» **The data**:
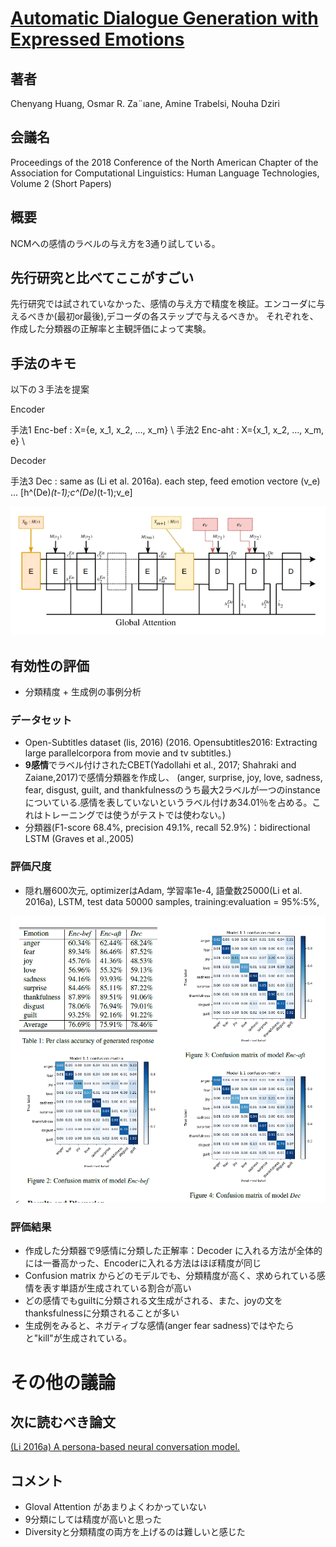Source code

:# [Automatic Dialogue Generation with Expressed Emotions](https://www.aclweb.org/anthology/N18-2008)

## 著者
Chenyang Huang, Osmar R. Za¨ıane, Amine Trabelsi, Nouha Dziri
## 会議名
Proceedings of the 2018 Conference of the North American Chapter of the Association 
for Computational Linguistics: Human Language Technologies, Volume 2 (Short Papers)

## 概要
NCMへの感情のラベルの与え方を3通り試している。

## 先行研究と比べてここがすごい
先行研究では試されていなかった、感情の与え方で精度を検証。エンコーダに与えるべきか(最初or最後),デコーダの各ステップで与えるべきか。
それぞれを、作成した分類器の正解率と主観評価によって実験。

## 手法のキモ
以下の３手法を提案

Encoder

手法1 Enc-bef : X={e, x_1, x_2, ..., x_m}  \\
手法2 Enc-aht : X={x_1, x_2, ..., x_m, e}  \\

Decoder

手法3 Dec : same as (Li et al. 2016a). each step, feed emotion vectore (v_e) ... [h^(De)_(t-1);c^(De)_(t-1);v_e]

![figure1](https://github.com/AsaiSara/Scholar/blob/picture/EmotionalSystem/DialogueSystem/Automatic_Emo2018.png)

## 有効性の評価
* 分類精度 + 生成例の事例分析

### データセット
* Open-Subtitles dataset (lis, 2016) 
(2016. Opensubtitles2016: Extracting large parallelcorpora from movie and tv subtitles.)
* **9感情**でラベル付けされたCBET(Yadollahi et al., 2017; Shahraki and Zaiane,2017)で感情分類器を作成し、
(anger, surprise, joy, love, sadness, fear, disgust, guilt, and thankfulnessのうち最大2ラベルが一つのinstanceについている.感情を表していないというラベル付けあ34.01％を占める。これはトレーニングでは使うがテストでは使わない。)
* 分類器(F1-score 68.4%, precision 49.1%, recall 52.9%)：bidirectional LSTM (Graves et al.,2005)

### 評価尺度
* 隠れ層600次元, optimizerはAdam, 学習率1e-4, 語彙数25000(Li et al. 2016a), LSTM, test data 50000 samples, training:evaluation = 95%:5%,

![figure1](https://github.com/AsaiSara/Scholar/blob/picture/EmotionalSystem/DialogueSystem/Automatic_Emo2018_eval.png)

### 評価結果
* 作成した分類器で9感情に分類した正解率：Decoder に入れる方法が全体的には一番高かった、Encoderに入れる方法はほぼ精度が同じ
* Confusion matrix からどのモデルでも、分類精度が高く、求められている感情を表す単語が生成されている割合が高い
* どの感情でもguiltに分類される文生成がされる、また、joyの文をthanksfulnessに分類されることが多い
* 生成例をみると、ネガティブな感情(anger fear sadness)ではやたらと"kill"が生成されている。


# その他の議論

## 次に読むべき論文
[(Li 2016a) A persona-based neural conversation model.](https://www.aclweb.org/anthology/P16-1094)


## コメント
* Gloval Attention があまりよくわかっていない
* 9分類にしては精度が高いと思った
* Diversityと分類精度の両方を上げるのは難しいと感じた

--

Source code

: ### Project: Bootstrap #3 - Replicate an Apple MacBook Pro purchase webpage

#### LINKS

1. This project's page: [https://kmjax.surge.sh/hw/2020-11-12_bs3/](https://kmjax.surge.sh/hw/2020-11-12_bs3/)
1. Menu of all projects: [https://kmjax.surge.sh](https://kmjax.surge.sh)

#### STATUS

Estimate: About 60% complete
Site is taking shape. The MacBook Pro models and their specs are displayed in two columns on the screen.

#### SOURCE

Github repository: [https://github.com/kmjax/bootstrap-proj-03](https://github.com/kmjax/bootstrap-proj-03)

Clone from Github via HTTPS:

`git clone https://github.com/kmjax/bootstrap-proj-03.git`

» **What you will do**: Across all the records above, how many lines hold the word "kmjax"? Answer with only that number.

» **Task answer**: 4